View detection alert details

edit

To inspect a detection alert, click the View details button from the Alerts table. The alert details flyout appears with several options to view alert data.

View details button

The alert details flyout contains these informational tabs:

  • Overview: A summary of the alert, including relevant fields and selected threat intelligence details. Learn more.
  • Threat Intel: A list of individual threats matching the alert. Learn more.
  • Table: The alert data in table format. Data is organized into field-value pairs.
  • JSON: The alert data in JSON format.
  • Osquery Results: Results from queries attached to rules display on the Osquery Results tab. Learn more.
Alert details flyout

Overview tab

edit

The Overview tab summarizes the alert and shows relevant threat intelligence details. Use this information to understand what generated the alert so you can triage and resolve it.

The Overview tab contains these features:

  • Summary: Displays general details such as the alert’s status, severity, risk score, and a link to the detection rule that produced the alert.
  • MITRE ATT&CK: Provides relevant MITRE ATT&CK framework tactics, techniques, and subtechniques.
  • Alert reason: Provides alert details in a logical arrangement. Shows high-level details, including the alert severity (kibana.alert.severity) and the rule that generated the alert (kibana.alert.rule.name). Fields are interactive; hover over one to access the available actions.
  • Event renderer: Displays relevant event details to provide context for the alert, such as file paths or process arguments.
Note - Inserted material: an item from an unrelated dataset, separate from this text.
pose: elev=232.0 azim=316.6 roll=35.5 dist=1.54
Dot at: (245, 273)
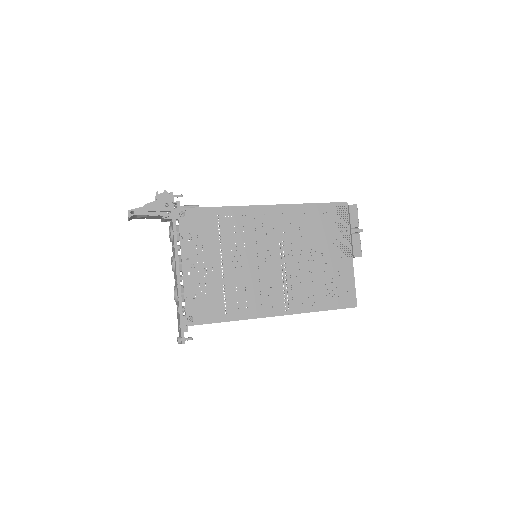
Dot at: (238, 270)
Shows alert details in a human-readable format. Fields are interactive; hover over to access the available actions.

    The event renderer only displays if an event renderer exists for the alert type.

  • Highlighted fields: Surfaces the most relevant fields for the alert type. Use this to inform your triage efforts as you investigate the alert.
  • Alert prevalence: Shows the total number of alerts within the selected time frame that have identical values. For example, an alert prevalence of 3 for host.name means three alerts with the same host.name value exist within the time frame.

    Alert prevalence data can help you investigate relationships with other alerts and gain context about the events producing alerts. You can also click the alert prevalence count to explore the alerts in Timeline.

    Before investigating alert prevalence data in Timeline, save any Timelines you’re working on to ensure you can access them later.

  • Insights: Shows relationships with associated alerts to help you quickly identify patterns. Refer to Insights on alerts for more information.
  • Enriched data: Displays risk scores for users and hosts, as well as available threat intelligence. Refer to Alerts enriched with user and host risk scores and Alerts enriched with threat intelligence to learn more.

    Informational message on enriched data
Insights on alerts
edit

The Insights section shows you how an alert is related to other alerts and offers ways to investigate related alerts. You can use this information to quickly find patterns between alerts and then take action.

Within the Insights section, you can click on the title for each insight to expand or collapse it.

Insights section in Alert details flyout

The Insights section provides the following details:

  • Suppressed alerts - Indicates that the alert was created with alert suppression, and shows how many duplicate alerts were suppressed. This section only appears if alert suppression is enabled for the rule.
  • Cases related to the alert - Shows the total number and names of cases to which the alert has been added. Click a case’s name to open its details.
  • Alerts related by source event - Shows the ten most recent alerts created by the same source event. This can help you find alerts with a shared origin and provide more context about the source event. Click the Investigate in timeline button to examine related alerts in Timeline.

If you have a Platinum or higher subscription, these details are also included:

  • Alerts related by session ID - Shows the ten most recent alerts generated during the same session. These alerts share the same session ID, which is a unique ID for tracking a given Linux session. To use this feature, you must enable the Include session data setting in your Elastic Defend integration policy. Refer to Enable Session View data for more information.
  • Alerts related by process ancestry - Shows alerts that are related by process events on the same linear branch. Note that alerts generated from processes on child or related branches are not shown. To further examine alerts, click Investigate in timeline.
Alerts enriched with user and host risk scores
edit

Alerts can be enriched with user and host risk scores, which convey the level of risk associated with a specific user and host. Risk levels are Unknown, Low, Moderate, High, or Critical. Refer to Host risk score and User risk score to learn how risk scores are calculated.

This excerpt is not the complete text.